Problem to work on: Reproduce the passage on TSMC's Arizona fab verbatim, from "The construction grounds" up to and including "the below tweet.".

Text block:
TSMC's construction on its latest semiconductor fabrication facility in Arizona is progressing at breakneck speeds. Thanks to the photographic reporting skills of Matt Schrader on Twitter, we can now witness the incredible construction rate for what will soon become one of the most advanced silicon fabrication facilities across the world.
The construction grounds literally went from tumbleweeds to factory shells in under six months, spelling a good pace for the factory's expected spin-up in early 2024. That's what a cool $10 to $12 billion can do, as you can see when you expand the below tweet.
TSMC's Arizona fab, christened Fab21, will occupy at least 1,100 acres of land in Phoenix, Arizona, and will churn out tens of thousands of semiconductor wafers in the 5 nm class for the Taiwanese company's customers around the world (initial output is expected at 20K wafers, just short of the 25K TSMC considers for its GigaFab nomenclature). This includes chips fabricated in the N5, N5P, and even N4 processes.

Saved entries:
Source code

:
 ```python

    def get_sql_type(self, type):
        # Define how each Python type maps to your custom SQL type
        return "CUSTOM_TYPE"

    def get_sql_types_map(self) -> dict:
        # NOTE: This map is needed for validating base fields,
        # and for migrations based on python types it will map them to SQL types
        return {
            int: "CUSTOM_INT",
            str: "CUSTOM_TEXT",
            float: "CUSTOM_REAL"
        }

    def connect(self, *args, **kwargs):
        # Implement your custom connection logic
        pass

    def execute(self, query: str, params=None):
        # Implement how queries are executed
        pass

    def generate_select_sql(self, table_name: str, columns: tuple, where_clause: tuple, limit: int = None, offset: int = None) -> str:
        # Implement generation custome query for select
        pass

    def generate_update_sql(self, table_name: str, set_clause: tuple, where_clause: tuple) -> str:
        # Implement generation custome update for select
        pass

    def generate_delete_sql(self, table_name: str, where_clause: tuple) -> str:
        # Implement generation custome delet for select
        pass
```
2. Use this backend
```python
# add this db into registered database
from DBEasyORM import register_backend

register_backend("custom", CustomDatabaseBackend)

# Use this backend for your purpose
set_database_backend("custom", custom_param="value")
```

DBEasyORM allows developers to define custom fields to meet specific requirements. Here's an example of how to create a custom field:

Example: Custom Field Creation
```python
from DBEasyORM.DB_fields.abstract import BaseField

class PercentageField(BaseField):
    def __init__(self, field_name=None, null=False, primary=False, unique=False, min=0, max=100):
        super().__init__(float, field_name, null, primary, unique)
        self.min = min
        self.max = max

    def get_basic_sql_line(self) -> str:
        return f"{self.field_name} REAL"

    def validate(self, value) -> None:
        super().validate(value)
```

Written solution:
The construction grounds literally went from tumbleweeds to factory shells in under six months, spelling a good pace for the factory's expected spin-up in early 2024. That's what a cool $10 to $12 billion can do, as you can see when you expand the below tweet.